I’m using the 32.5.1 u-boot from nv-tegra.nvidia.com Git - 3rdparty/u-boot.git/commit
U-Boot 2020.04 (Dec 17 2020 - 23:03:28 +0000)

Second related issue I see is that this element “/chosen/bootargs:” present in fdt_copy_prop_paths makes ANY extra kernel cmdline arguments passed trough APPEND in extlinux.conf to be ignored:

https://nv-tegra.nvidia.com/gitweb/?p=3rdparty/u-boot.git;a=blob;f=include/configs/tegra186-common.h;h=42141fddee5bc7f0792bb2ea269f3ca8f4f9824b;hb=6b630d64fd86beec3efb3312581c50ee8e23a05b#l61

so only the arguments from cboot get to the final kernel cmdline.

Do you know if these two issues will be addressed in u-boot 32.5.1? Thank you

for this issue,
please refer to Jetpack 4.5.1, TX2, BUG : FDT selected file loaded incorrectly by uboot - #16 by JerryChang,
you could apply the u-boot binary for confirmation,
thanks

Thanks for the quick reply @JerryChang , I can confirm that the u-boot in the above thread solves the kernel cmdline extra arguments issue.

---

YOUR INSTRUCTIONS:
Write a continuation of the U-Boot kernel command line forum thread above, picking up after its last sentence. The records play no part in the task and can be ignored.

DATA UNDER STUDY:
---

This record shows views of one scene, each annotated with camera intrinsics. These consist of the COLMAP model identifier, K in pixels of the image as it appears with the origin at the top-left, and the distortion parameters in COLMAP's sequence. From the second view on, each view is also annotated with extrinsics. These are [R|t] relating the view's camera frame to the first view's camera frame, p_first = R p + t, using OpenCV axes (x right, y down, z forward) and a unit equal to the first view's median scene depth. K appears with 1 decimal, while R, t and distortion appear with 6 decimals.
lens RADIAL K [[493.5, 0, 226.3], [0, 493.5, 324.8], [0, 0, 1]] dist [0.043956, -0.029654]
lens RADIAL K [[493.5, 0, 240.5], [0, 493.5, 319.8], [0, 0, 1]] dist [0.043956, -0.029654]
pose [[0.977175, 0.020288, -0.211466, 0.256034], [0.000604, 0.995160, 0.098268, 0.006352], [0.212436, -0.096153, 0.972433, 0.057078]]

---

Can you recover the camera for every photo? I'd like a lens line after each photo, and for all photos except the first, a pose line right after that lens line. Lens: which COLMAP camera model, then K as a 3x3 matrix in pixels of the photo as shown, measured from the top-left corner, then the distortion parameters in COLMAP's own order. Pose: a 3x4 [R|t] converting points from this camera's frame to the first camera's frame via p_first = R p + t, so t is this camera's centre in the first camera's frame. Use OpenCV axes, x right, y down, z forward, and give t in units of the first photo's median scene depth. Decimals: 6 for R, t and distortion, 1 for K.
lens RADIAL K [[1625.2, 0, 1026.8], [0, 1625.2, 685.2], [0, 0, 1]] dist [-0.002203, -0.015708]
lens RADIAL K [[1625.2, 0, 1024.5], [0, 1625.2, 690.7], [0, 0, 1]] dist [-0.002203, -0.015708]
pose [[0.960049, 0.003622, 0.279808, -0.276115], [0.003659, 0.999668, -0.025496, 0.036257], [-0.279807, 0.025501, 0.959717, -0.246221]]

---

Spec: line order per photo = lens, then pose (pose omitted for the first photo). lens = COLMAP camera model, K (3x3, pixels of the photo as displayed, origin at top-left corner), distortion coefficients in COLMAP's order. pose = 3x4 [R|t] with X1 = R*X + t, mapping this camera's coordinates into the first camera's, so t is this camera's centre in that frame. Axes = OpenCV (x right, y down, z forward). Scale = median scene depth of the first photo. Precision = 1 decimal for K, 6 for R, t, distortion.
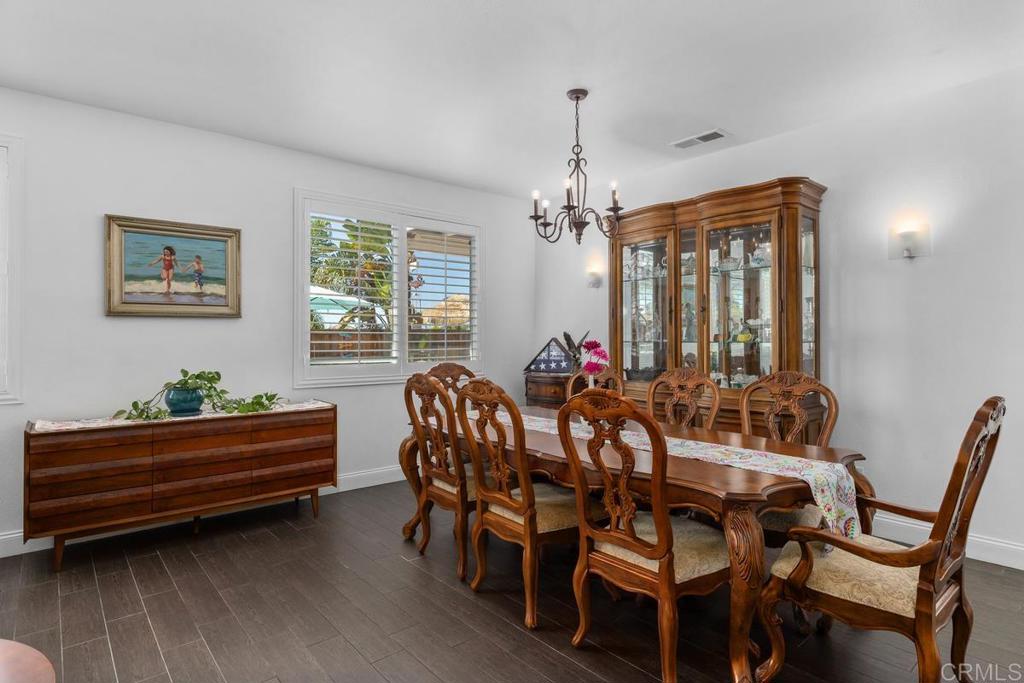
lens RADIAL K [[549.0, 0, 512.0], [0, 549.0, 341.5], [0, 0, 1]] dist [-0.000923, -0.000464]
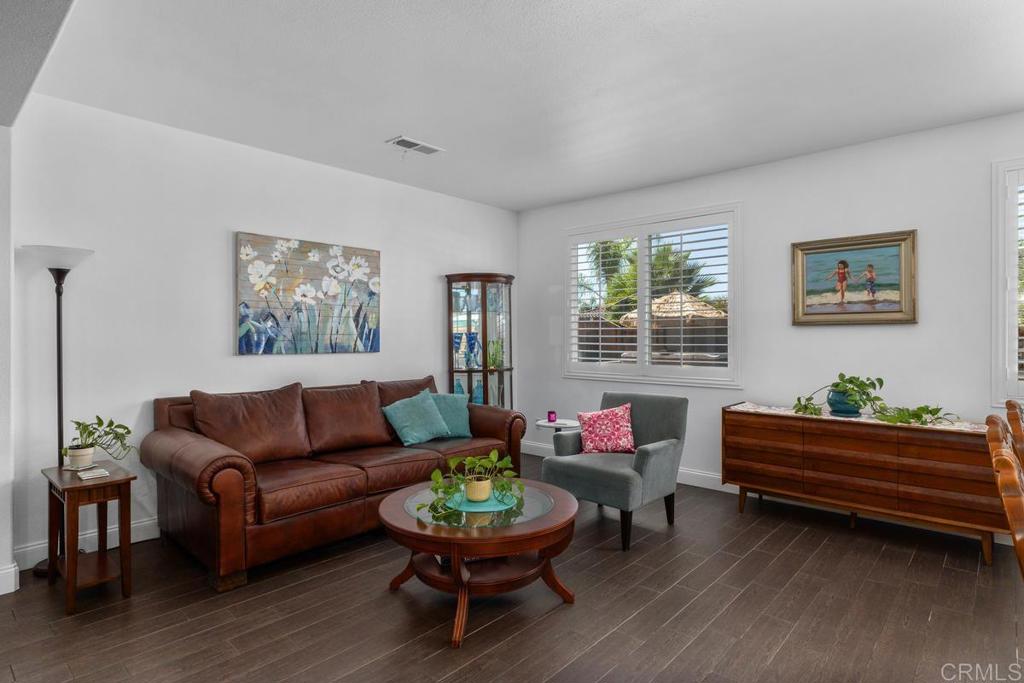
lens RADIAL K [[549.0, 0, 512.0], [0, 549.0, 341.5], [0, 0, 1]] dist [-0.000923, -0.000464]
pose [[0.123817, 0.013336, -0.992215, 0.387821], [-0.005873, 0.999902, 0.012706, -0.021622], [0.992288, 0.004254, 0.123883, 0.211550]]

---

OUTPUT OF THE EXERCISE:
Do you know if there are some patches in upstream that fix the args issue and the FDT one, even if they are pending?

Thank you

hello AlexCo,

please check this comment for the details, Jetpack 4.5.1, TX2, BUG : FDT selected file loaded incorrectly by uboot - #14 by TWarren.
this bug fix has already included to the next public release code-line, you should expect JetPack-4.6 will include the fix.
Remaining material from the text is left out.